Résistances Queer, une histoire des cultures LGBTQI+
Deux jeunes gars parisiens viennent de se rencontrer sur une appli et s’embrassent sous un porche d’immeuble quand ils font connaissance d’un vieux bonhomme haut en couleur. Il se définit lui-même comme une « folle » et invite les jeunes gens à découvrir à travers ses objets accumulés depuis longtemps l’histoire de l’homosexualité contemporaine occidentale. Le trio ainsi constitué dresse un tableau exhaustif de l’évolution de l’histoire LGBTQI+ en France – avec quelques incursions à l’étranger – depuis le XIXème siècle, quand apparait, pour la première fois, sous la plume d’un écrivain hongrois, le terme homosexuel.
Antoine Idier est sociologue, historien et maître de conférences en Science politique. Il est spécialiste de l’histoire de l’homosexualité et des cultures minoritaires. On lui doit notamment un livre-somme, riche en documents, Archives des mouvements LGBT+, mais aussi une biographie du leader du FHAR (Front homosexuel d’action révolutionnaire), Les vies de Guy Hocquenghem, livre issu de sa thèse d’état dirigé par Didier Eribon. Antoine Idier reprend d’ailleurs dans cette BD documentaire, la question de l’insulte – pédés, gouines, folles, … – autant de mots stigmatisants par lequel l’homosexuel.le entre dans sa vie et qu’il se réapproprie et revendique comme pour mieux dénoncer les phénomènes de domination et d’invisibilisation, comme l’a expliqué Didier Eribon dans Réflexions sur la question Gay.
L’auteur analyse avec pédagogie les discours dominants – médicaux et juridiques – qui fondent les catégorisations de l’homosexualité, à une époque où tout est une histoire de langage et d’objectivisation, et où est vu comme suspect toute tendance à la « porosité » des genres et des sexualités.

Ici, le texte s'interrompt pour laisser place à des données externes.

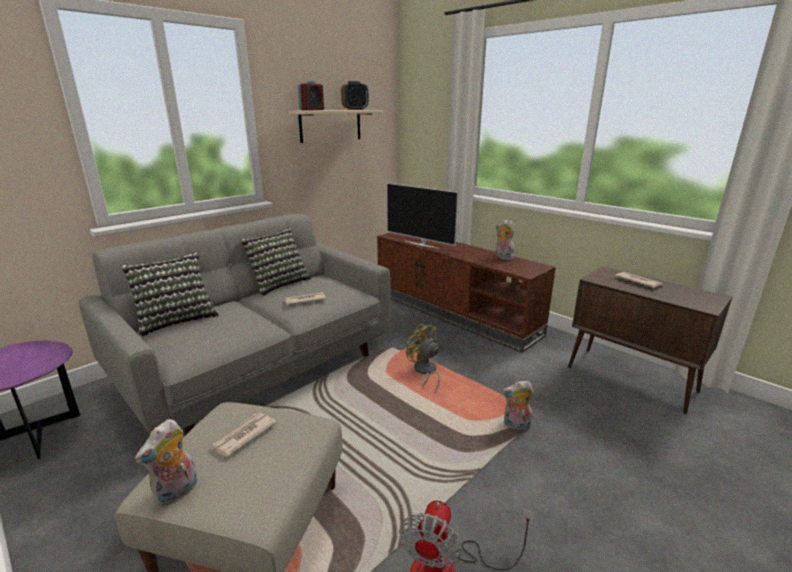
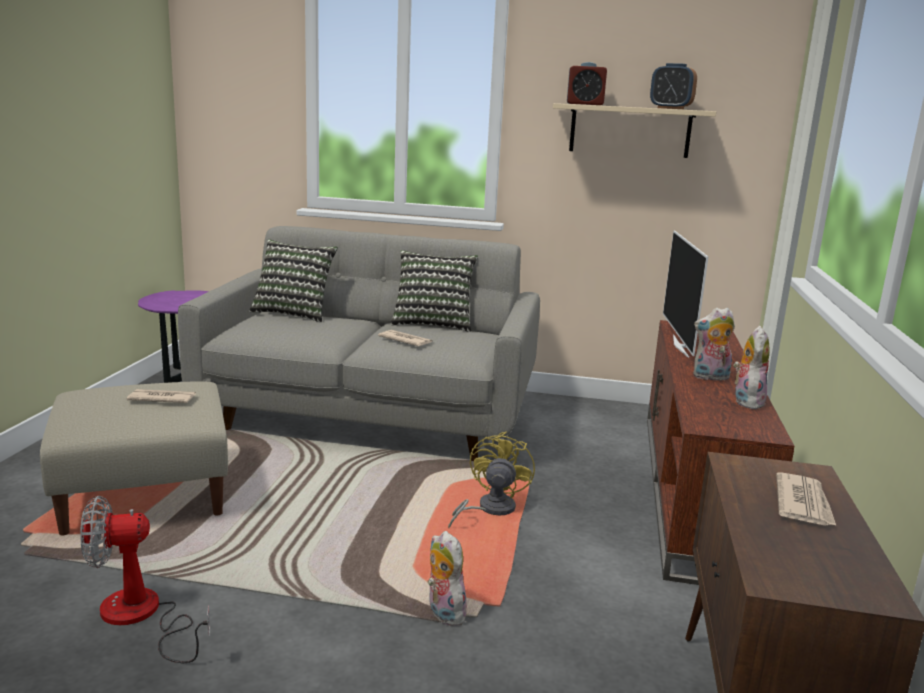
camera: 55 degrees right, 5 degrees down
plush toy [135,419,197,506] -> plush toy moved to [693,307,735,380]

Puis il insiste aussi sur les figures de la littérature, de la chanson et, plus généralement de la culture, qui invite au développement de comportements et d’identités à travers des lieux et des codes spécifiques, tout un faisceau de références constituant ce que l’on appelle la subculture gay. A travers cette évocation foisonnante, d’autres moments sont abordés : la déportation homosexuelle, l’émergence de mouvements politiques, etc. L’historien n’oublie jamais d’incarner son propos à travers les figures Queer marquantes. Pochep traduit par son trait épais et caricatural les discussions animées entre les trois personnages. Décalé et visant toujours un humour grinçant, l’auteur s’est déjà attaqué au thème de l’homosexualité masculine dans Bulge, une revue détournant les codes de l’homoérotisme. En habitué de La Revue dessinée, et ayant déjà traduit en dessins le propos de l’historien Jérémy Foa dans Sacrées guerres. De Catherine de Médicis à Henri IV, il fait de son trait un véritable médium de vulgarisation scientifique.
En apportant une profondeur historique au sujet, en dépassionnant les débats sans jamais passer à côté des enjeux, Résistances Queer est un ouvrage érudit et abordable. Il traduit aussi tous les récits LGBTQIA+ qui permettent d’appréhender un univers pluriel, parfois conflictuel, qui ne cessent de se réinventer (codes, solidarités, sociabilités) pour non pas seulement vivre mais pour mieux exister.